Write only the number of lines in the data that contain the word "Judi".

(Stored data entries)
-------------------------
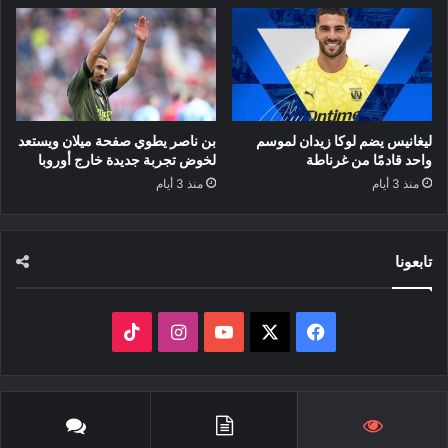
ليغانيس يضم لوكا زيدان لموسم
بن ناصر يطوي صفحة ميلان ويستعد
واحد قادمًا من غرناطة
لخوض تجربة جديدة خارج أوروبا
منذ 3 أيام
منذ 3 أيام
تابعونا
‫X
فيسبوك
‫YouTube
انستقرام
‫TikTok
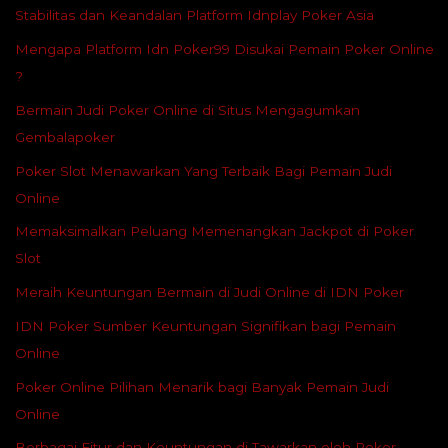
Stabilitas dan Keandalan Platform Idnplay Poker Asia
Mengapa Platform Idn Poker99 Disukai Pemain Poker Online
?
Bermain Judi Poker Online di Situs Mengagumkan
Gembalapoker
Poker Slot Menawarkan Yang Terbaik Bagi Pemain Judi
Online
Memaksimalkan Peluang Memenangkan Jackpot di Poker
Slot
Meraih Keuntungan Bermain di Judi Online di IDN Poker
IDN Poker Sumber Keuntungan Signifikan bagi Pemain
Online
Poker Online Pilihan Menarik bagi Banyak Pemain Judi
Online
Berbagai Fitur dan Keuntungan di Tawarkan oleh Poker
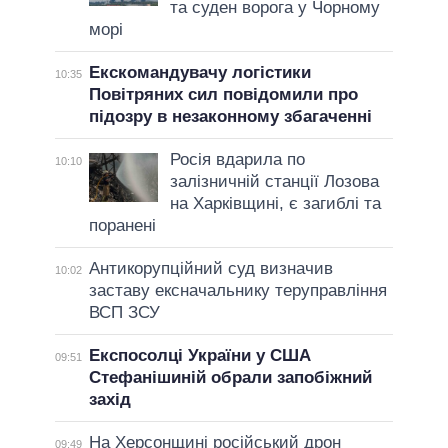
та суден ворога у Чорному
морі
Екскомандувачу логістики
10:35
Повітряних сил повідомили про
підозру в незаконному збагаченні
Росія вдарила по
10:10
залізничній станції Лозова
на Харківщині, є загиблі та
поранені
Антикорупційний суд визначив
10:02
заставу ексначальнику теруправління
ВСП ЗСУ
Експосолці України у США
09:51
Стефанішиній обрали запобіжний
захід
На Херсонщині російський дрон
09:49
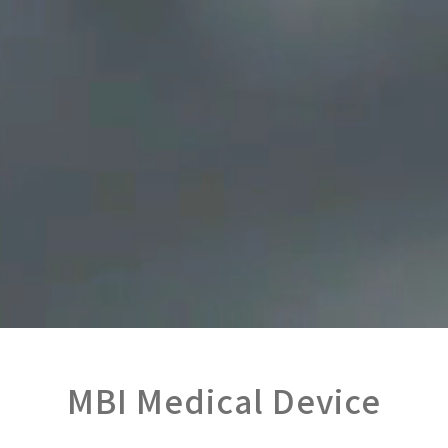
MBI Medical Device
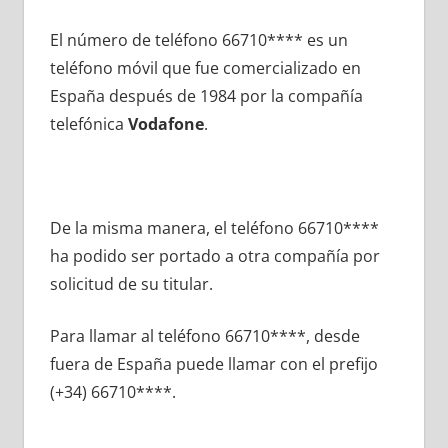
El número dе teléfono 66710**** es un
teléfono móvil quе fue comercializado en
España después dе 1984 pοr la compañía
telefónica
Vodafone
.
De la misma manera, el teléfono 66710****
ha podido ser portado а otra compañía pοr
solicitud dе su titular.
Para llamar al teléfono 66710****, desde
fuera dе España puede llamar сοn el prefijo
(+34) 66710****.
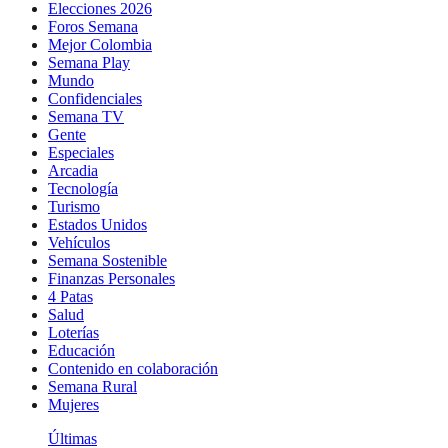
Elecciones 2026
Foros Semana
Mejor Colombia
Semana Play
Mundo
Confidenciales
Semana TV
Gente
Especiales
Arcadia
Tecnología
Turismo
Estados Unidos
Vehículos
Semana Sostenible
Finanzas Personales
4 Patas
Salud
Loterías
Educación
Contenido en colaboración
Semana Rural
Mujeres
Últimas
-------------------------
_Output for this exercise_
4